Sabah her gazeteyi açtığımda, tabi adam gibi gazeteden bahsediyorum. Siz
o gazetelerin hangileri olduğunu biliyorsunuz. Yok hala boyalısını
okumaya devam ediyorsanız, televizyonda kadın yarışmalarını
izliyorsanız, zaten memleketten bir habersiniz demektir. Neyse,
açtığımda gazeteleri her gün Cumhuriyet’in biraz daha yitip gittiğini
görüyorum.
Adım adım… saniye saniye…
Şimdi de, THY’de yeni bir uygulama ile karşılaşıyoruz. Önce hostesleri
örtüyorlar, sonra da dualı uçuşlar başlıyor. Yani, uçak düşerse “Cennet
ayaklarının altında Toki!”
Uçakta ekrandan üç ayrı dilde dua yayınlanıyor.
Yorumu sizin olsun…
Bir başka gazetede ise, Ata’nın Devrim Kanunları’nın kaldırıldığını okuyorum.

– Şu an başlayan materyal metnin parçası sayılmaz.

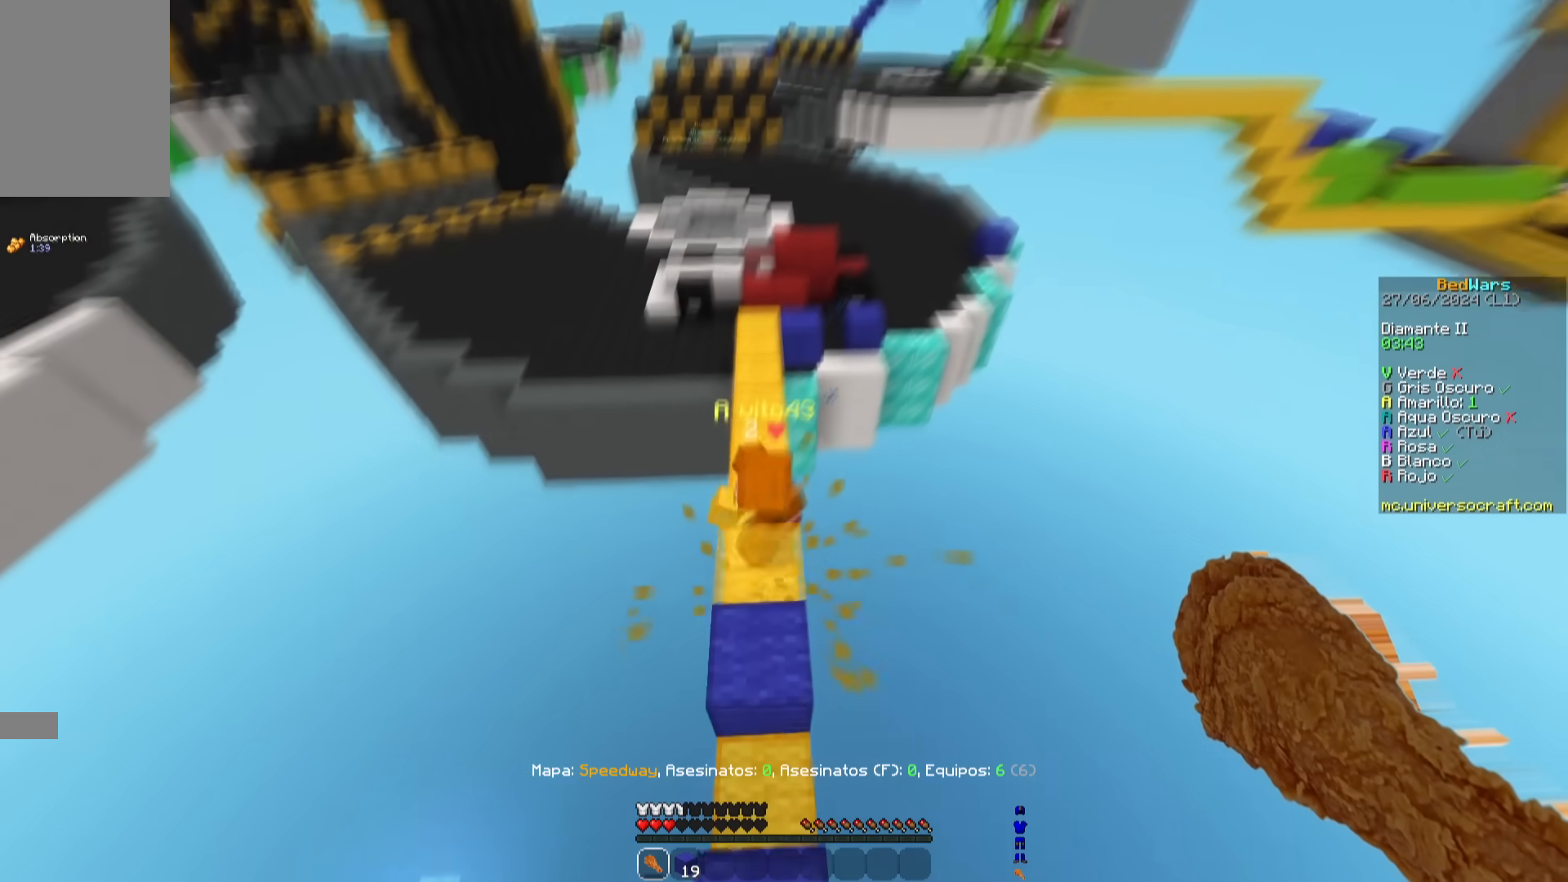
{"keys": ["w"], "mouse": ["left"], "events": [[200, "a", "down"], [267, "mouse_left", "down"], [434, "a", "up"]]}
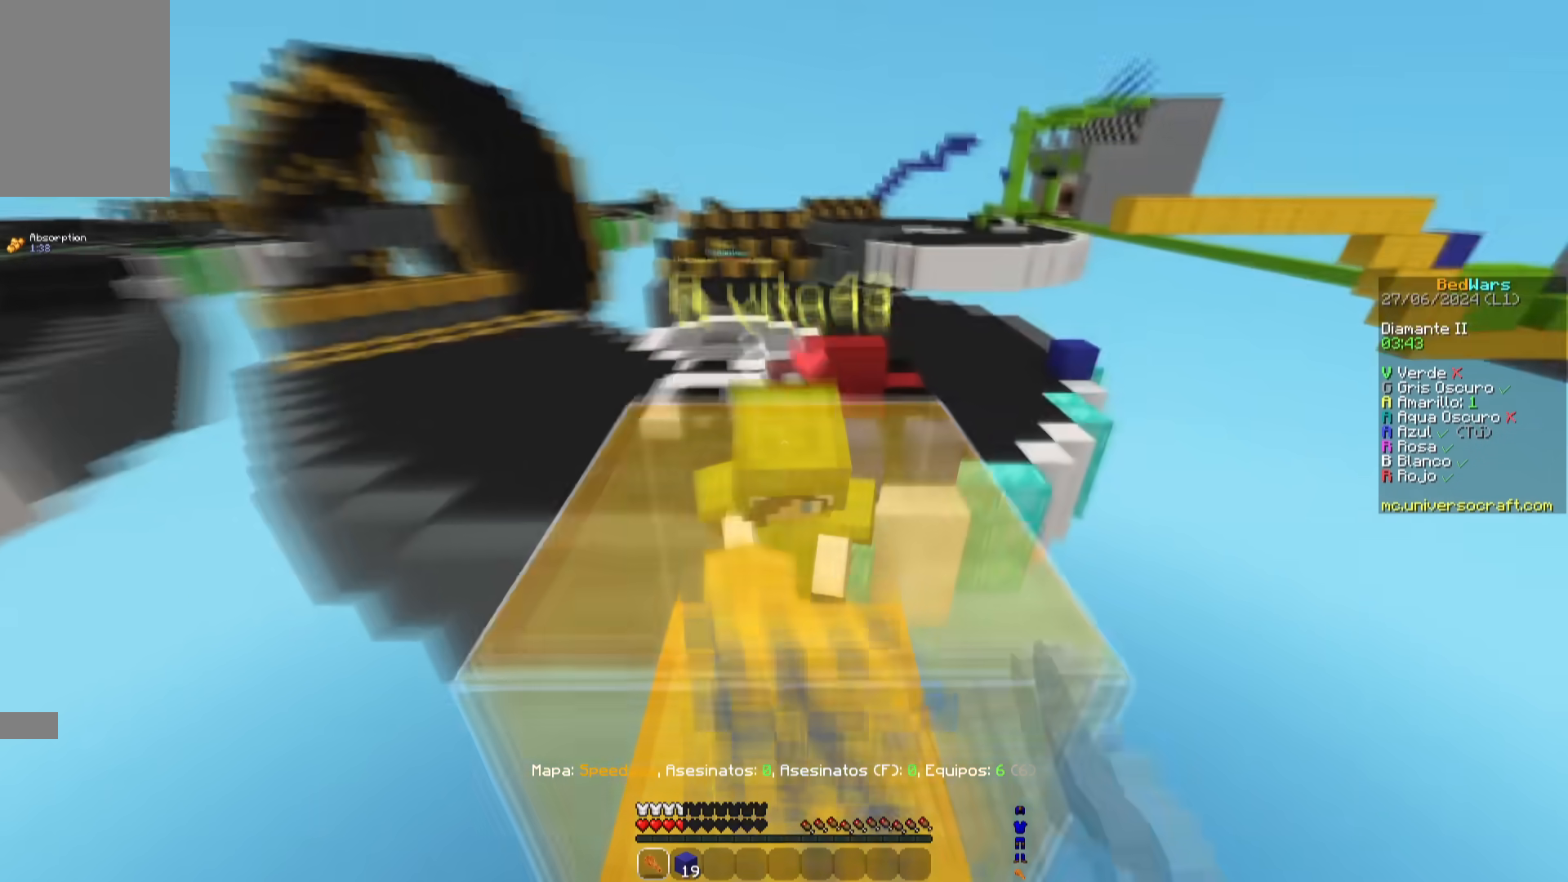
{"keys": ["w"], "mouse": [], "events": [[50, "space", "down"], [333, "space", "up"], [417, "mouse_left", "up"]]}
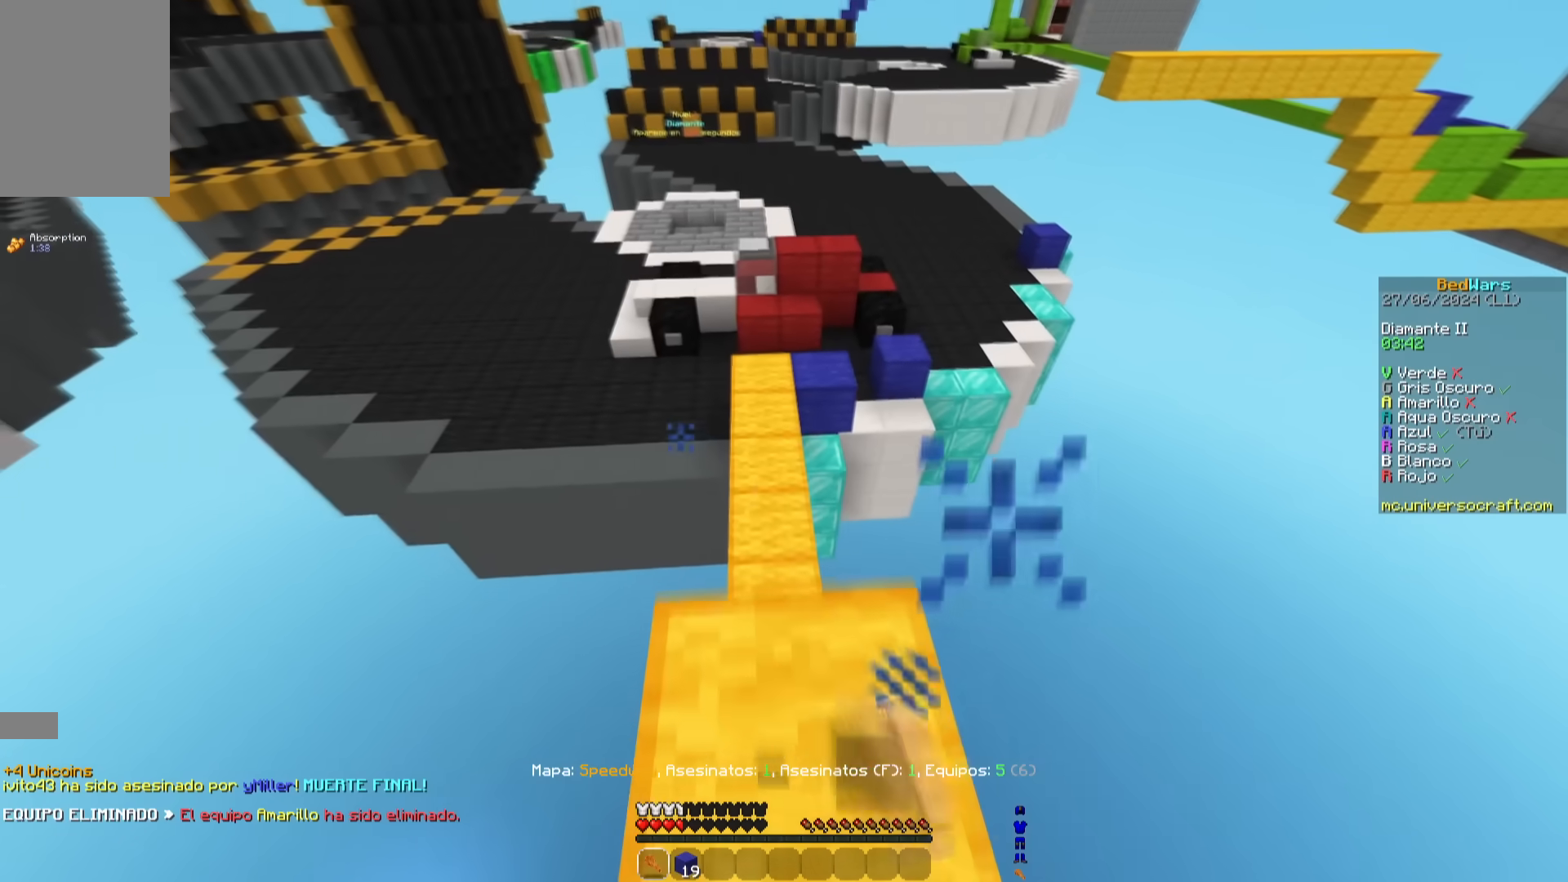
{"keys": ["w"], "mouse": ["right"], "events": [[434, "mouse_right", "down"]]}
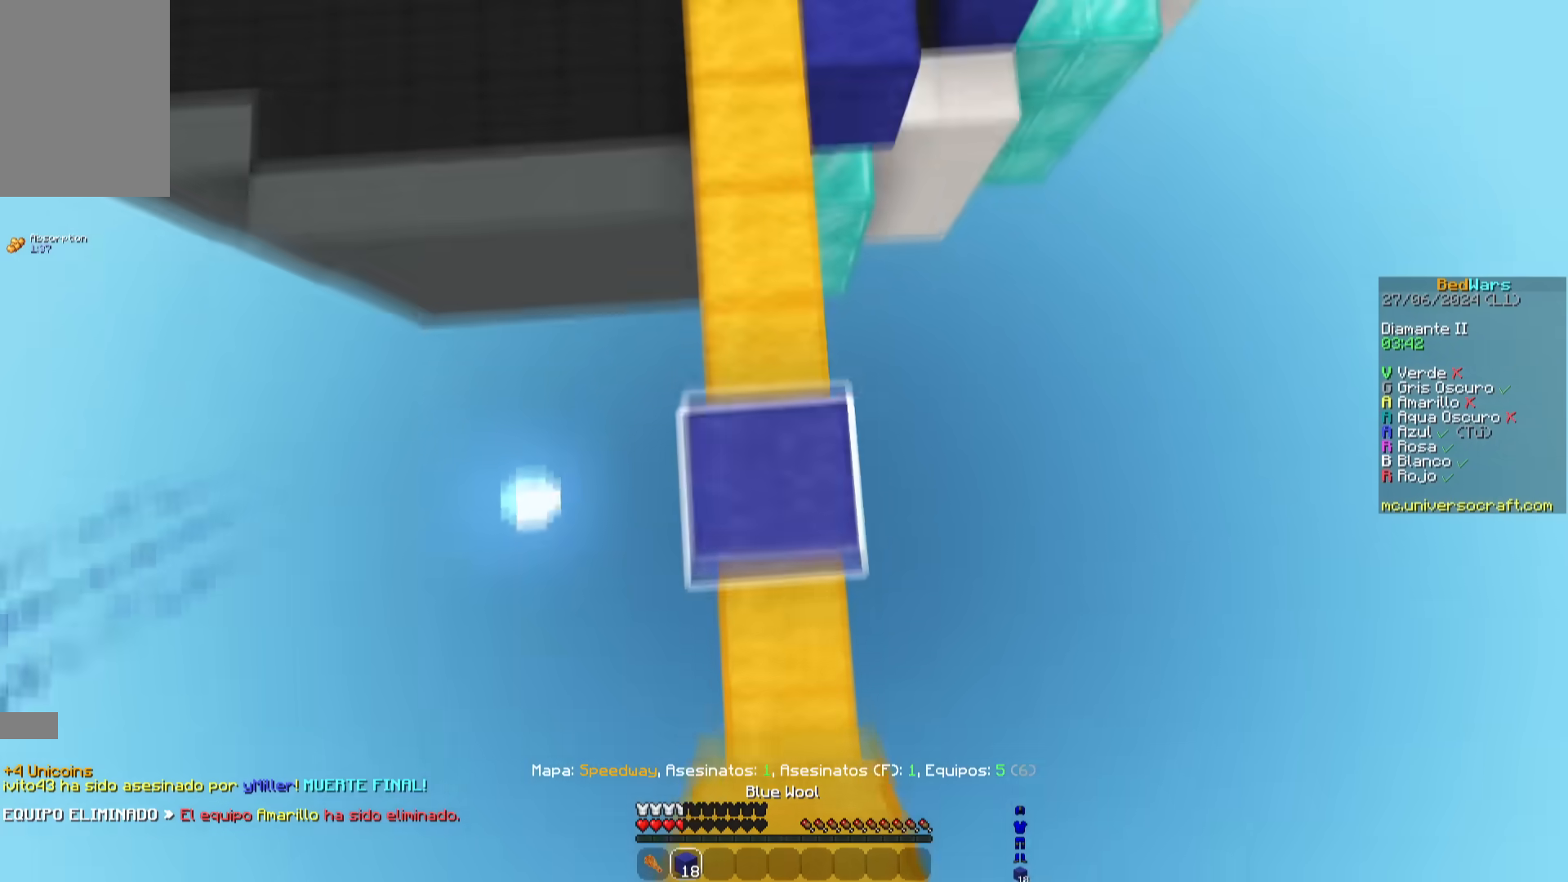
{"keys": ["w"], "mouse": [], "events": [[33, "mouse_right", "up"], [116, "space", "down"], [400, "space", "up"]]}
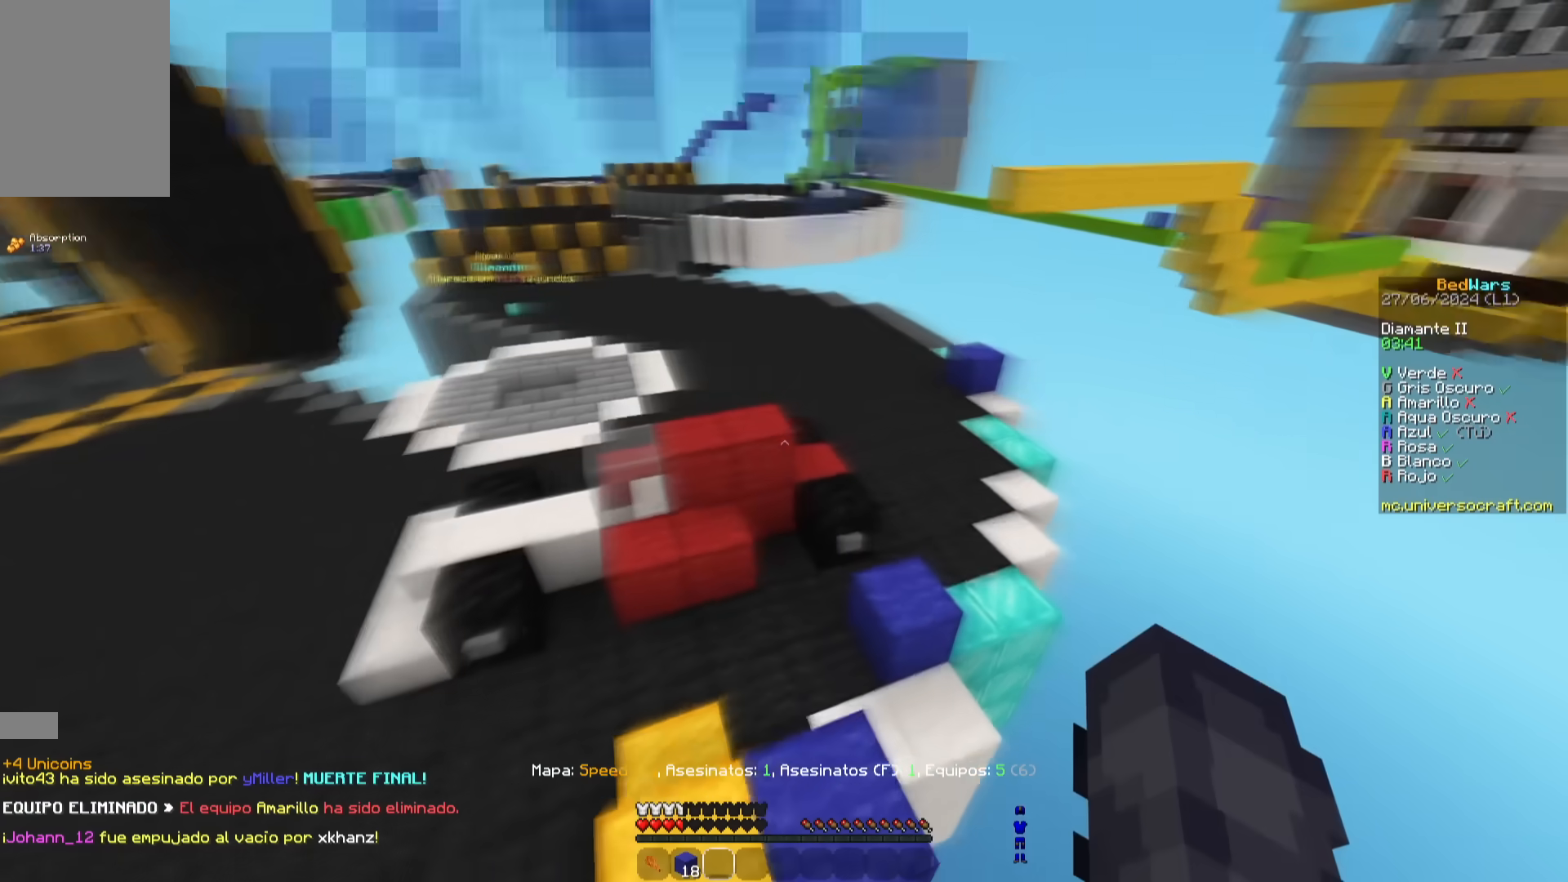
{"keys": ["space", "w"], "mouse": [], "events": [[234, "space", "down"]]}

Yani Türkiye feryad ediyor!
Sahip çık bana! Diyor.
Yardım Et. İmdat! Diyor.
Örneğin bana “Sanatçıysam ben tabi”,
Dile Getir, oyna beni! Diyor.
Ülkenin her tarafı mevzu olmuş. Adına Türkiye dahi diyemeyeceğimiz
ülkemizde, “Cumhuriyet’in Ömrü” belki de “Kelebeğin Ömründen” daha kısa!
Hal böyleyken, neden biz 1942 yılında geçen iki genç şairin üç şiirinden
oluşan bir filmle zaman kaybedelim. Üstelik bu film bilerek ya da
bilmeyerek Hükümet yandaşlığına hizmet etsin. Bugün kendisine ‘Sanatçı’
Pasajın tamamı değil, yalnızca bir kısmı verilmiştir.